__WHAT TO DO__.
Print the part of the orchid greenhouse thread starting with "## mormodes (Nov" and going on through "SlipperFan (Nov 27, 2010)", word for word.
─── PASSAGE FOR REVIEW ───
I don't doubt that things will be different. My plants have been accustomed to consistent but low levels of artificial light and are now being subjected to our nasty, dark, short days of November, December, and January. I'm sure this will have a negative effect on next year's blooms. On the upside, I believe higher humidity has helped decrease the amount of bud blast and improved flower quality. Also, Cattleyas and Phals are showing increased spiking, both because of better light. Our Phals especially were the "Cinderellas" of our collection, always getting the worst growing spots compared to their wicked step sister Paphs.:evil:


----------



## SlipperFan (Nov 26, 2010)

paphreek said:


> It was either build a greenhouse or liquidate a large number of plants. There was no way I could care for the growing collection in the house any longer.


I hear that!!!


----------



## SlipperKing (Nov 26, 2010)

* now being subjected to our nasty, dark, short days of November, December, and January.*
Again, this might be exactly what the doctor order! Adjust your water/fertilizer accordingly.


----------



## mormodes (Nov 27, 2010)

Yeah. The challenge now is trying to grow a mixed collection in one GH. But you've got a good volume-to-surface-area ratio, so hopefully yours won't be as twitchy as mine.


----------



## SlipperFan (Nov 27, 2010)

paphreek said:


> It was either build a greenhouse or liquidate a large number of plants. There was no way I could care for the growing collection in the house any longer.


I hear that!!!


----------



## McPaph (Nov 27, 2010)

Congrats on all the great looking blooms and the great looking greenhouse


----------
─── RECORDED INFORMATION ───
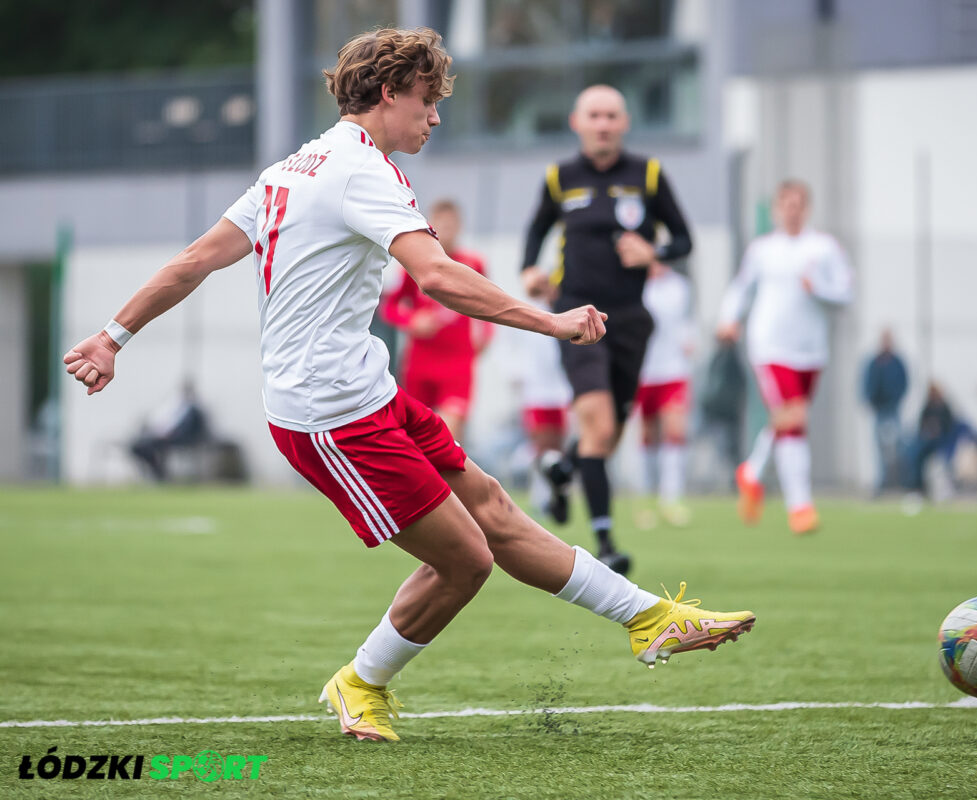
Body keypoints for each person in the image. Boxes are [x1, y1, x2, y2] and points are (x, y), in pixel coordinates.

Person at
───
__RESULT BELOW__.
## mormodes (Nov 27, 2010)

Yeah. The challenge now is trying to grow a mixed collection in one GH. But you've got a good volume-to-surface-area ratio, so hopefully yours won't be as twitchy as mine.


----------



## SlipperFan (Nov 27, 2010)